Plasmoid-mediated Penrose extraction as a parallel energy channel — compare reconnection power to BZ jet power at the same spin and field (Meringolo et al. 2025)
The Blandford-Znajek (1977) mechanism extracts rotational energy from a Kerr black hole electromagnetically via a large-scale field threading the horizon. In SI units:
r_g = GM/c² (gravitational radius; the Schwarzschild radius is 2r_g)
r_+ = r_g(1 + √(1 − a²)) (outer horizon)
Ω_H = ac/(2r_+) (horizon angular velocity)
P_BZ = (κ/4πμ₀) B² r_+⁴ Ω_H²/c, where κ = 0.044 (numerical factor)
In plasmoid-mediated reconnection the current sheet near the ergosphere boundary breaks into a chain of magnetic islands (plasmoids), dramatically accelerating the reconnection rate. The energy tap is approximately:
P_rec ≈ 1.646 × η_rec × a*² × P_BZ
This is a phenomenological calibration to the Meringolo et al. (2025) GRPIC result that reconnection contributes ~10–30% of P_BZ at spin a* > 0.9. The factor 1.646 is fixed so that η_rec = 0.15 at a* = 0.9 gives exactly 20% of P_BZ. The reconnection efficiency η_rec is the reconnection inflow speed as a fraction of the Alfvén speed; the Meringolo 2025 GRPIC runs find a median of ~0.15 at high spin. (An earlier analytic formula P_rec = η(B²/2μ₀)πrg²c overestimated by ~160× because the effective reconnecting layer area is far smaller than the full ergosphere cross-section.)
BZ extracts energy via the Poynting flux of the global magnetosphere threaded through the horizon. Reconnection extracts energy locally in the current sheet where field lines of opposite polarity annihilate; the liberated magnetic energy goes partly into particle kinetic energy (some of which escapes) and partly into electromagnetic radiation. In the Kerr geometry both channels draw on the same reservoir — the spin energy of the hole — but via distinct pathways that operate simultaneously. For engineering purposes they sum as parallel power channels with the same magnetic field as fuel.
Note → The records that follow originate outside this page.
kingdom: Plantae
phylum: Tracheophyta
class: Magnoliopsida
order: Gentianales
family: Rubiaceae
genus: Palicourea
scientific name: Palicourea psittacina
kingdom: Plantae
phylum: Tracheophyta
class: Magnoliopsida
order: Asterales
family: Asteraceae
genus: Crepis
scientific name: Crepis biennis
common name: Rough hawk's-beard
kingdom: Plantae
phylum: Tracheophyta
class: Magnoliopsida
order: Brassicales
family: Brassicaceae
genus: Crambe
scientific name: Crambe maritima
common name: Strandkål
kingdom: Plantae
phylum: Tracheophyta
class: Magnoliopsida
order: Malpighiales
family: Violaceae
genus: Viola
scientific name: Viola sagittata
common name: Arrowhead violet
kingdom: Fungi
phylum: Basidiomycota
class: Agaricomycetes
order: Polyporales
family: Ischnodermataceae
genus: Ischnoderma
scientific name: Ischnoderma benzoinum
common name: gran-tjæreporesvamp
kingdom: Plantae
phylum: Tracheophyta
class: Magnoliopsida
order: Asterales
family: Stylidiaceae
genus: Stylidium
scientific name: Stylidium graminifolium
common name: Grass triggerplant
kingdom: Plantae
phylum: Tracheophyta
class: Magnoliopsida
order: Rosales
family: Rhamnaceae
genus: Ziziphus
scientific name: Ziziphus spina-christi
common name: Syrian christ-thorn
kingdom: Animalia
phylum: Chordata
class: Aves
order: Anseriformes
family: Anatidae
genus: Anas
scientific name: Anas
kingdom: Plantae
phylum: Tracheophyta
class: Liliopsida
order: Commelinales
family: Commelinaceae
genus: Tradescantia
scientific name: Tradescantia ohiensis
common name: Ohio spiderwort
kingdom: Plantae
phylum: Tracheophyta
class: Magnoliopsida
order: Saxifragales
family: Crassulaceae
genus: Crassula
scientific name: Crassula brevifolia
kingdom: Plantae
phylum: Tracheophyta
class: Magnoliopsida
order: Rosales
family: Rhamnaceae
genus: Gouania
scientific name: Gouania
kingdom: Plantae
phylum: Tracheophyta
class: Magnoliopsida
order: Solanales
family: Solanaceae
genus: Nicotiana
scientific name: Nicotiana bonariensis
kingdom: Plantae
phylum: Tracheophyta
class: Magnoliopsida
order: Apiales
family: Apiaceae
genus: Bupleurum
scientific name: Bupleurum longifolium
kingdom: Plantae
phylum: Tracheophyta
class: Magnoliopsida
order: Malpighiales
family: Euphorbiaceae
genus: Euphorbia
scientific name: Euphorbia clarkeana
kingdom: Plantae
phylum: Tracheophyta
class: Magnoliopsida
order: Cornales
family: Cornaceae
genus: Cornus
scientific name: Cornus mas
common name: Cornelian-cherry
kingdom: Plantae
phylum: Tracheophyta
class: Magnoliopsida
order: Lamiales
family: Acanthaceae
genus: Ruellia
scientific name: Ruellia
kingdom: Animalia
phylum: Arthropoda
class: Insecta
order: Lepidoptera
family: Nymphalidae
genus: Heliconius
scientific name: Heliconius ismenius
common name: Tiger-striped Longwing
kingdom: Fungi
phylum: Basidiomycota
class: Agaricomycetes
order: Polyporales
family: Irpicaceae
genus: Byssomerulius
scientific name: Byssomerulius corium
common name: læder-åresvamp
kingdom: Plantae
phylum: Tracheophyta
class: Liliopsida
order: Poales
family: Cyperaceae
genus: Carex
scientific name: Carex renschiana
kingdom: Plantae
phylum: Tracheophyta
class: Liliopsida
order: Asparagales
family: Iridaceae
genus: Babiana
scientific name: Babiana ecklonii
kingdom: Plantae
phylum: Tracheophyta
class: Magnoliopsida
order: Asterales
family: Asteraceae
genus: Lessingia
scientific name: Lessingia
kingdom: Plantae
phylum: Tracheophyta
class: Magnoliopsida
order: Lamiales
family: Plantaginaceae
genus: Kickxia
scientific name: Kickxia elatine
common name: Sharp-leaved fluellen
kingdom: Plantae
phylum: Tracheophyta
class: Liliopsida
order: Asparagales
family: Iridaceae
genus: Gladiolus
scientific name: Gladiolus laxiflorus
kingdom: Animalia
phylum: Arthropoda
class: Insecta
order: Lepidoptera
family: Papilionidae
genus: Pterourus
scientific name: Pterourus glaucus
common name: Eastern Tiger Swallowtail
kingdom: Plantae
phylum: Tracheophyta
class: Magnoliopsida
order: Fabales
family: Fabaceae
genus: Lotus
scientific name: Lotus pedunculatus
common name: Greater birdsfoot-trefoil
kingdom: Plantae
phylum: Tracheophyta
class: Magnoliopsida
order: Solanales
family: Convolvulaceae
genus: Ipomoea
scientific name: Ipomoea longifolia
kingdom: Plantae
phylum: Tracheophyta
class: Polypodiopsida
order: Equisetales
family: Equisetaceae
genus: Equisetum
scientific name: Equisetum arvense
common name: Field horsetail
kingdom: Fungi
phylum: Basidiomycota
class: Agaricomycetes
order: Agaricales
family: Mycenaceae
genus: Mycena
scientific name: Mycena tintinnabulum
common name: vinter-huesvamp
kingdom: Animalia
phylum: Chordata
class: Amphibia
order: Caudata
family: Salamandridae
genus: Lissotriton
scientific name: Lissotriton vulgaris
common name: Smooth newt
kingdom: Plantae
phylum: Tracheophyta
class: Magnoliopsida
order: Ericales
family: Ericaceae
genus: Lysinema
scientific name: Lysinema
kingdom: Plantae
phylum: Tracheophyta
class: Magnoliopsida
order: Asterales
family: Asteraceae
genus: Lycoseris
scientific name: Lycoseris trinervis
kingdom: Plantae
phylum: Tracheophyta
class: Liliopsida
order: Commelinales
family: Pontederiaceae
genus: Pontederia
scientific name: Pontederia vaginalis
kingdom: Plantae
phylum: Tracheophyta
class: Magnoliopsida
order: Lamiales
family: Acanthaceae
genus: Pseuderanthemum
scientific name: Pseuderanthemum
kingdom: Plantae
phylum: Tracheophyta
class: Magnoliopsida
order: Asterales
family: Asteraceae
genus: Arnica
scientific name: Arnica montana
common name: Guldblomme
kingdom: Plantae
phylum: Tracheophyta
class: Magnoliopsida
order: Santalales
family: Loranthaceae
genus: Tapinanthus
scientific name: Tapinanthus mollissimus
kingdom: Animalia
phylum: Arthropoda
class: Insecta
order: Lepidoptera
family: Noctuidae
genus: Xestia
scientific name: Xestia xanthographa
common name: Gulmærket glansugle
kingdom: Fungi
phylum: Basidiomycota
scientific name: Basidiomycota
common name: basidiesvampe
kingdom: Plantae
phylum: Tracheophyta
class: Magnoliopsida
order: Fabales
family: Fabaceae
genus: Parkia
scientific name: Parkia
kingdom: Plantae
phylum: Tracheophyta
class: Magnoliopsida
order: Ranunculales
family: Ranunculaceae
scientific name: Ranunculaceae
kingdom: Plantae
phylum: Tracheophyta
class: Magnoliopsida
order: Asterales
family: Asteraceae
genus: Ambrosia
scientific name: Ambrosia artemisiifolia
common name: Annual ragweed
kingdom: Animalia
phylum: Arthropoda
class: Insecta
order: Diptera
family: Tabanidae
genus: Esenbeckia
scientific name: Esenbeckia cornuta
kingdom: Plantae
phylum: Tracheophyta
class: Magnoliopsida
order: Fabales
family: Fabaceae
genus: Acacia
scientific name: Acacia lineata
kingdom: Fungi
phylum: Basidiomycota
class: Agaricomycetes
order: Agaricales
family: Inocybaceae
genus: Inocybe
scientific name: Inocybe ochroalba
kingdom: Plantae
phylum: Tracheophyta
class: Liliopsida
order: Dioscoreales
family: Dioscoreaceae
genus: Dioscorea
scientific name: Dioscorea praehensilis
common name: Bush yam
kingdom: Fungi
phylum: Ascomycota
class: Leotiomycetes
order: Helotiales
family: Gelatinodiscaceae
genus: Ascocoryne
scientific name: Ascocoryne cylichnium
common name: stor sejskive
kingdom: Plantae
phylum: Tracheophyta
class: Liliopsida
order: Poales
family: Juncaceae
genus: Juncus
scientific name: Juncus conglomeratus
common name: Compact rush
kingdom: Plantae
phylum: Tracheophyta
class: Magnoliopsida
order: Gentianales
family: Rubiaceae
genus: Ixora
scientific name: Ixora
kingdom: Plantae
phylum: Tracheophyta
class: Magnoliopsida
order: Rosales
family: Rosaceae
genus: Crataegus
The theoretical maximum fraction of rest-mass energy extractable via Penrose-class processes (Penrose 1969) is η_max = 1 − √((1 + √(1−a²))/2). At a=0.998 this reaches ~20.7%; at a=0.9 it is ~15.6%. The reconnection efficiency η_rec is a different quantity — it is the rate parameter of the reconnection layer, not a thermodynamic bound — but both quantities are shown here for context.
Comisso & Asenjo (2021, Phys Rev D 103:023014) studied reconnection driven by field-line ergospheric crossing in the equatorial plane — a topological mechanism. Meringolo et al. (2025) studied GRPIC simulations of plasmoid-instability reconnection in the magnetosphere above the ergosphere. The two papers describe different physical processes and should not be combined or confused. This calculator implements the Meringolo 2025 prescription.
10⁴ T: extreme laboratory (pulsed). 10⁶–10⁸ T: neutron-star interior estimates. 10⁸–10¹¹ T: magnetar surface. The equatorial field threading an accreting IMBH horizon is model-dependent but GRMHD magnetically-arrested disk (MAD) simulations suggest B ~ (10⁴–10⁶) T for an 8,200 M☉ hole accreting near the Eddington rate. The default 10⁶ T is optimistic but not physically excluded.